→ **Task requirements**:
a - Retype a passage from the UNET model excerpt word for word, beginning at the words that contain "We train our" and stopping after "see code below.".
b - According to the UNET model excerpt, how many images were available for training after createMasksAugmented was applied?

The function createMasksAugmented was applied one time to all available data. So at the end we had 26000 images for training. Since createMasksAugmented uses random numbers for rotation, zooming, brightness and contrast, it could be applied even more than one time.

The UNET Model

We train our data on a UNET model, because we had good semantic segmentation results with this kind of model in previous projects. Hence, the neural network was already described in previous posts. Originally we took the code from here, however modified it slightly to match our purpose. The first function is conv2d_block which executes two convolutions and relu-activation operations in a row, see code below.

def conv2d_block(input_tensor, n_filters, kernel_size=3, batchnorm=True):
    # first layer
    x = Conv2D(filters=n_filters, kernel_size=(kernel_size, kernel_size), kernel_initializer="he_normal",
               padding="same")(input_tensor)
    if batchnorm:
        x = BatchNormalization()(x)
    x = Activation("relu")(x)

→ **Records supplied**:
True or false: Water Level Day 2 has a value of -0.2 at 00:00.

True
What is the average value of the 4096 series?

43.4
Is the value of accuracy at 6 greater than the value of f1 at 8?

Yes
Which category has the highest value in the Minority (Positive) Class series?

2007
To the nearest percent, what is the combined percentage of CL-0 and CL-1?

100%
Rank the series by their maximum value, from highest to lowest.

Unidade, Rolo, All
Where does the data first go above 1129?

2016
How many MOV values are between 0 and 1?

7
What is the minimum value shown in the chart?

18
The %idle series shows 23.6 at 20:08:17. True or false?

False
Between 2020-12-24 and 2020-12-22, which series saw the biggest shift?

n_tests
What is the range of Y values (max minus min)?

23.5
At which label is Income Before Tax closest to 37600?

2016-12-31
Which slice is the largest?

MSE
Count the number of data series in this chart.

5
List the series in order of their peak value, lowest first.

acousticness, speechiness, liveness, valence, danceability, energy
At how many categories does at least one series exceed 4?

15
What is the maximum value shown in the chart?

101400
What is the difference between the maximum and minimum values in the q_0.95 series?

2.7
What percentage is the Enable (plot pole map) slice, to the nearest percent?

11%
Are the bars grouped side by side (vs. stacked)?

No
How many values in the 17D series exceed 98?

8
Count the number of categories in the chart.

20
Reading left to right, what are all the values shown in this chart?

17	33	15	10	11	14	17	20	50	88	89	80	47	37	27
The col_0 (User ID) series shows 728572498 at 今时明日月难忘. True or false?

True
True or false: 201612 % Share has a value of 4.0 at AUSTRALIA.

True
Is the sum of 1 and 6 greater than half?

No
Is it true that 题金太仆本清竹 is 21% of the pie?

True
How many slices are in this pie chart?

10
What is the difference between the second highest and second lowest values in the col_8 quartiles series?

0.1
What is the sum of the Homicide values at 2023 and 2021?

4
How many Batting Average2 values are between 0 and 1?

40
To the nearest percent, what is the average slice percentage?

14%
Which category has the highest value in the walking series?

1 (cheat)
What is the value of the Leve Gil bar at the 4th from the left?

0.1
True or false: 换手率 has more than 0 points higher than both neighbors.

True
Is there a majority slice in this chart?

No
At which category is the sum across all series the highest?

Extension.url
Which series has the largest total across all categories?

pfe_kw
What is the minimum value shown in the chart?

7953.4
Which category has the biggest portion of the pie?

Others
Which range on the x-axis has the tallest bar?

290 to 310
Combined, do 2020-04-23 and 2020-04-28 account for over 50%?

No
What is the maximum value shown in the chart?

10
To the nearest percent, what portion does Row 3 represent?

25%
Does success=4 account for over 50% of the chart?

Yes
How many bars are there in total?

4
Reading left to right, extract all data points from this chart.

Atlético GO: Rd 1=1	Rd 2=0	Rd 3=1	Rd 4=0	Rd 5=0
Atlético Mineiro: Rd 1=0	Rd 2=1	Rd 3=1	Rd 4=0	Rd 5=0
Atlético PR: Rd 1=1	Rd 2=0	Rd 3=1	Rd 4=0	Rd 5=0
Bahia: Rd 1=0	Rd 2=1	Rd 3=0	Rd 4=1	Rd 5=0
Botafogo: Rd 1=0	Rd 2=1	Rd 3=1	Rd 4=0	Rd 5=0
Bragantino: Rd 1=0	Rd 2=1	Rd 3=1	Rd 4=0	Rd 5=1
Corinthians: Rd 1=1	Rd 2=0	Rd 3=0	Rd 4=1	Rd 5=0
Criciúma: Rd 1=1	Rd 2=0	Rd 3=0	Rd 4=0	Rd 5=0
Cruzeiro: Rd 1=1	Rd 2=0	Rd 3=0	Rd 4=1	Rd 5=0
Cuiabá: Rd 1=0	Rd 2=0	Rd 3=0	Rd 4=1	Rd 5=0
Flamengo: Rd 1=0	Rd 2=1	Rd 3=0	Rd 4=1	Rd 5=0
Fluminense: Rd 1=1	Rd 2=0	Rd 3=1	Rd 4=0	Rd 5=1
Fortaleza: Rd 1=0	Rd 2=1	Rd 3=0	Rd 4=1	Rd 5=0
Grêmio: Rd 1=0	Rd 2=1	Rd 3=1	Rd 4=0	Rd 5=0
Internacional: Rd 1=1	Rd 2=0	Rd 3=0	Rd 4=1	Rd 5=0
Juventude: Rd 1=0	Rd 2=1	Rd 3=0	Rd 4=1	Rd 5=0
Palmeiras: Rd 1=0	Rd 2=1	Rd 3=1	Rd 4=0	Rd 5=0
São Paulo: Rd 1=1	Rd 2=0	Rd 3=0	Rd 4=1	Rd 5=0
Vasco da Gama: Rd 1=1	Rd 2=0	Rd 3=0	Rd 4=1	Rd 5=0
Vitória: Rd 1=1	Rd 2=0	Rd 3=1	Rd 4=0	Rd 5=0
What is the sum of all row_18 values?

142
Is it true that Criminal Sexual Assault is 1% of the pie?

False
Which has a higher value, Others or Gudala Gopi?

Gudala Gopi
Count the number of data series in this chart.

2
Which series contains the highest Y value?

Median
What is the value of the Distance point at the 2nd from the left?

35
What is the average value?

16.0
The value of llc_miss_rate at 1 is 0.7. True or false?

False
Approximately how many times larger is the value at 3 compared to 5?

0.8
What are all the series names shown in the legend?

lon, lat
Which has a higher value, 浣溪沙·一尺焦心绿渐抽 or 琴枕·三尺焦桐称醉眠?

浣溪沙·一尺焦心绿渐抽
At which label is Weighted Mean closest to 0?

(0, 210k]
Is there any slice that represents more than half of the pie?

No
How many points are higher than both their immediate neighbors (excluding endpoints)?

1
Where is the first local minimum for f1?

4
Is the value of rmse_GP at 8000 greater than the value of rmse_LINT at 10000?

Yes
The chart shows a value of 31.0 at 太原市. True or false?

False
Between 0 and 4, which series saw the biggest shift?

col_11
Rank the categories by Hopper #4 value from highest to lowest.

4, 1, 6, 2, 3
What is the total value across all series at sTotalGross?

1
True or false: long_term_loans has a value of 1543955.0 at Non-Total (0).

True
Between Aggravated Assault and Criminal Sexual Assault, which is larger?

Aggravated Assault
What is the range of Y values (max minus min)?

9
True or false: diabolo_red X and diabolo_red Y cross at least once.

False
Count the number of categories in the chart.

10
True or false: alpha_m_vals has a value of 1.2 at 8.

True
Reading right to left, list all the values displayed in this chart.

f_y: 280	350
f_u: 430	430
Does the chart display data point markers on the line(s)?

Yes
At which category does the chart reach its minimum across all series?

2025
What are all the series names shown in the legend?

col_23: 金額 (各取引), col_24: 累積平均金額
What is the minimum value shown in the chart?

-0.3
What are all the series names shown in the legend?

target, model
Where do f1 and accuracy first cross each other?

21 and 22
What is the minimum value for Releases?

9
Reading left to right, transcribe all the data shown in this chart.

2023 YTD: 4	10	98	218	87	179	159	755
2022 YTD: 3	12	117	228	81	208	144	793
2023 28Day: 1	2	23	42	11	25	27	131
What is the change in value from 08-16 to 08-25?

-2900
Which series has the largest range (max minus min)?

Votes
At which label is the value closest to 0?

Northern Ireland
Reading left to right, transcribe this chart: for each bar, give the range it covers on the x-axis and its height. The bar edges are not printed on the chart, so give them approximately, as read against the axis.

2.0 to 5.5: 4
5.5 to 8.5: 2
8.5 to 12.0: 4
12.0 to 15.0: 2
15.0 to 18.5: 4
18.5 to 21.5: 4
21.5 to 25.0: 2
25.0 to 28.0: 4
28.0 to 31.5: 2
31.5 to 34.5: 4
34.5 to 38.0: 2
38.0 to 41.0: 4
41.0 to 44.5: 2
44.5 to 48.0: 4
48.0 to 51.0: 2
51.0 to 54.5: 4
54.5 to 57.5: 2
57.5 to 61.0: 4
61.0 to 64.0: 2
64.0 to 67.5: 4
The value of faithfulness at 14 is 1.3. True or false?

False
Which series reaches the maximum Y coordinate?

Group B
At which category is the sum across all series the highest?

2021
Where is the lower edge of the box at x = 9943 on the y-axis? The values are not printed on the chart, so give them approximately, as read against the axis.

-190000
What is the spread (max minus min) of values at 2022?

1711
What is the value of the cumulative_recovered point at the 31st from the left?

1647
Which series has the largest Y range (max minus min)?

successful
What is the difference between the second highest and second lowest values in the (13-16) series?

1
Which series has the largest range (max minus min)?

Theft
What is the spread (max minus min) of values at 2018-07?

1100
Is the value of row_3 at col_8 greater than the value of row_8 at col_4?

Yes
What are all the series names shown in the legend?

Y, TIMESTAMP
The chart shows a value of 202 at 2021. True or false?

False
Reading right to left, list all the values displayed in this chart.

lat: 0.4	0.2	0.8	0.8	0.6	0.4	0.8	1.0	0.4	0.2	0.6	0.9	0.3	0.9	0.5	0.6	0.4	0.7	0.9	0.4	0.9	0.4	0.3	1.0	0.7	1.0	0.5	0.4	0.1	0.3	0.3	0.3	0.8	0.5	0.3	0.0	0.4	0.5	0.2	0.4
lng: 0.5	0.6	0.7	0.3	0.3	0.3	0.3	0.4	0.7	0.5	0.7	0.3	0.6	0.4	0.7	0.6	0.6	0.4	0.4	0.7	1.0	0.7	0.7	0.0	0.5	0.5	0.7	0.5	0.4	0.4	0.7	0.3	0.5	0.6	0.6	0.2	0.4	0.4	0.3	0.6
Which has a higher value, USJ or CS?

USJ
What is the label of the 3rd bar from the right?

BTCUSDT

→ **Task solutions**:
a -
We train our data on a UNET model, because we had good semantic segmentation results with this kind of model in previous projects. Hence, the neural network was already described in previous posts. Originally we took the code from here, however modified it slightly to match our purpose. The first function is conv2d_block which executes two convolutions and relu-activation operations in a row, see code below.

b - 26000 images